Edouard Philippe et le personnel de France Ô rendent hommage à Aimé Césaire, disparu il y a 10 ans

Publié le 17/04/2018 à 16H08
Aimé Césaire, posant en 2003 dans la mairie de Fort de France 

Aimé Césaire, posant en 2003 dans la mairie de Fort de France 

© SILVER SIMPHOR / AFP

Le Premier ministre Edouard Philippe et la ministre des Outre-mer Annick Girardin ont rendu hommage mardi au poète, dramaturge et homme politique martiniquais Aimé Césaire, disparu il y a 10 ans. Ce soir mardi 17 avril, le personnel de France Ô et de France Télévisions liront les poèmes de ce chantre de la "négritude".

"Immense poète, homme de combats, Aimé Césaire a donné une voix universelle à l'histoire des Antilles, à la traite négrière, à l'esclavage et à la Martinique", a salué dans un tweet le Premier ministre.

"Dix ans après sa mort, ses mots résonnent toujours avec autant de force", a-t-il poursuivi, avec une photo de lui déposant un bouquet de fleurs sur la tombe de l'écrivain et une citation du dramaturge: "ma bouche sera la bouche des malheurs qui n'ont point de bouche, ma voix, la liberté de celles qui s'affaissent au cachot du désespoir".

"Dix ans après sa mort, c'est la mémoire d'un géant que nous honorons"

Dans une tribune publiée mardi dans France Antilles, Annick Girardin a rendu hommage à l'héritage intellectuel, culturel et politique d'Aimé Césaire, "une puissante leçon d'humanisme et d'universalisme". "Dix ans après sa mort, c'est la mémoire d'un géant que nous honorons", assure la ministre. "Son combat inlassable pour les opprimés et pour la République s'inscrit dans l'esprit du 27 avril 1848", jour d'abolition de l'esclavage, souligne Mme Girardin.

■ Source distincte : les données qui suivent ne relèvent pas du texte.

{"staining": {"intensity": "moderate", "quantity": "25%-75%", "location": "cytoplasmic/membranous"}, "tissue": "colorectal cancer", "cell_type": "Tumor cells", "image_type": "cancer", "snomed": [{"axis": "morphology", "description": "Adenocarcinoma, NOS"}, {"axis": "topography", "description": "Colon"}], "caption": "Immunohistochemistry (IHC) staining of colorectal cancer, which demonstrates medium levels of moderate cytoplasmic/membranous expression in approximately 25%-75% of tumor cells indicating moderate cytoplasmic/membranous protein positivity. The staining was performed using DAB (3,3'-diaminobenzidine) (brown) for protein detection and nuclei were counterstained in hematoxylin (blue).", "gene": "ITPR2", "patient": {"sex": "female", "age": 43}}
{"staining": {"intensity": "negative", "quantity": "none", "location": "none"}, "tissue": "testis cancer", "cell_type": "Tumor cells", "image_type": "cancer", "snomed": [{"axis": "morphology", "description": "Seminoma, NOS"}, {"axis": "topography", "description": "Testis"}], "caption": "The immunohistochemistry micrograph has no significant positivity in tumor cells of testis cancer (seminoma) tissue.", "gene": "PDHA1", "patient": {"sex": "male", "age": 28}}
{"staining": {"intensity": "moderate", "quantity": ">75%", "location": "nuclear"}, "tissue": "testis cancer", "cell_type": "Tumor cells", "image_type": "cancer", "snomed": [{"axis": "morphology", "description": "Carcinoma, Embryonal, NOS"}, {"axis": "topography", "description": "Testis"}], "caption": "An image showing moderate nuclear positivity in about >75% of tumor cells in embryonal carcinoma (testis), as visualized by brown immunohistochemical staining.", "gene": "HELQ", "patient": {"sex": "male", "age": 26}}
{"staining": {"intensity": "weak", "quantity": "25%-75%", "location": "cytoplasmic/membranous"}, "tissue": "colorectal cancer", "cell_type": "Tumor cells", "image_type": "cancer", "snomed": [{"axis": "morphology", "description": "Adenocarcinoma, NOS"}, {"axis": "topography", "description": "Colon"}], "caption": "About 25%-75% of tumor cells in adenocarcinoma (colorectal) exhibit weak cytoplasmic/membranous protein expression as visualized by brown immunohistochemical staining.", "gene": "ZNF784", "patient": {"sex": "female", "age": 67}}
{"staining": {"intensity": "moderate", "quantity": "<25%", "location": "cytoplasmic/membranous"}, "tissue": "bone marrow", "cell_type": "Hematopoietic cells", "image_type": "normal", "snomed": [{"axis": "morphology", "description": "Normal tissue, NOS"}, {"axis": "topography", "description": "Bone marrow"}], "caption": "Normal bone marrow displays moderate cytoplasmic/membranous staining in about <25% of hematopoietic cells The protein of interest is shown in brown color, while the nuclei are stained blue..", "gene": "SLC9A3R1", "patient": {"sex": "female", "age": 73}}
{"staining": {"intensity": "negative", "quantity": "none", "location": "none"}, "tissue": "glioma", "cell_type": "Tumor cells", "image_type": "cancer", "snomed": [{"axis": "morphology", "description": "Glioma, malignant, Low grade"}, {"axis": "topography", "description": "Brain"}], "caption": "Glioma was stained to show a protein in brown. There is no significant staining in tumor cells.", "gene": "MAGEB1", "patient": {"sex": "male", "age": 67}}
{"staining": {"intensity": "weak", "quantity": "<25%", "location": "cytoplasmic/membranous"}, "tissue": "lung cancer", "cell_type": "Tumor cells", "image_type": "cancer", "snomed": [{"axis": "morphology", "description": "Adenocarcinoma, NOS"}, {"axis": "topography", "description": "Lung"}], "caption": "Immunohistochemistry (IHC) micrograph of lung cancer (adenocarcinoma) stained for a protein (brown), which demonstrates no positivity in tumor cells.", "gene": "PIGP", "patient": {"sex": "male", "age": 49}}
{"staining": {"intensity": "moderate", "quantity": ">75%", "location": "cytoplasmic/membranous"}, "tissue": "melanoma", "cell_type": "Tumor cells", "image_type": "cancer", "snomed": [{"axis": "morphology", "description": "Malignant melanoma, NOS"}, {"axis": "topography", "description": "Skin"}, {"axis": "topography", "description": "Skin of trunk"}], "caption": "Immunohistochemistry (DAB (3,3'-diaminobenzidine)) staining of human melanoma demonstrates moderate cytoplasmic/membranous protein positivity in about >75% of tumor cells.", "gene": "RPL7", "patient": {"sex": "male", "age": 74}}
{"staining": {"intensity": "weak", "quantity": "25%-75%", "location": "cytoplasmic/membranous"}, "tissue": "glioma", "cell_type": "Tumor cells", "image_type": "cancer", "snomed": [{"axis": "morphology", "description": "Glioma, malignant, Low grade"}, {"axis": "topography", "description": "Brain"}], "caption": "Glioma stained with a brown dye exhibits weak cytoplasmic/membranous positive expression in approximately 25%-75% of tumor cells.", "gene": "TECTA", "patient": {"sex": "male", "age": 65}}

"La figure d'Aimé Césaire (...) est un profond motif de fierté pour tous les Martiniquais, tous les ultramarins, tous les Français", insiste la ministre, qui rappelle qu'il a été "le principal inspirateur, avec Senghor, de la 'négritude', ce courant d'émancipation contre l'acculturation et l'assimilation forcée", et qu'il a combattu "le colonialisme sous toutes ses formes".

Elle salue aussi "le dépassement de soi, l'altruisme, le désintéressement, la lutte acharnée pour l'émancipation des opprimés au sein de la République", de l'homme. "Tous ceux qui ont eu la chance de travailler avec lui à la Mairie de Fort-de-France me témoignent encore de son engagement quotidien pour les déshérités, les démunis, les délaissés".

Des lectures par le personnel de France Ô pour honorer la mémoire du poète

Un hommage lui a été rendu lundi soir au ministère de la Culture, et un autre le sera mardi soir à l'Assemblée nationale, avec une représentation du "Cahier d'un retour au pays natal", mis en scène et interprété par l'acteur et metteur en scène Jacques Martial. Aimé Césaire est mort le 17 avril 2008, à l'âge de 95 ans.

"Cesaire, scène ouverte", c'est ainsi que ce mardi 17 avril, les personnels de France Ô et de France Télévisions commémoreront la mémoire du poète. "Quarante lecteurs et lectrices anonymes prêteront leur voix à des poèmes choisis pour cette soirée exceptionnelle", précise Christian Tortel, grand reporter à France Ô (de 18h30 à 20h30, à France Ô, 35 rue Danton, Malakoff).

Le 6 avril 2011, la France lui a rendu un hommage solennel, en gravant son nom dans la crypte du Panthéon. Sa dépouille est restée en Martinique, conformément à sa volonté.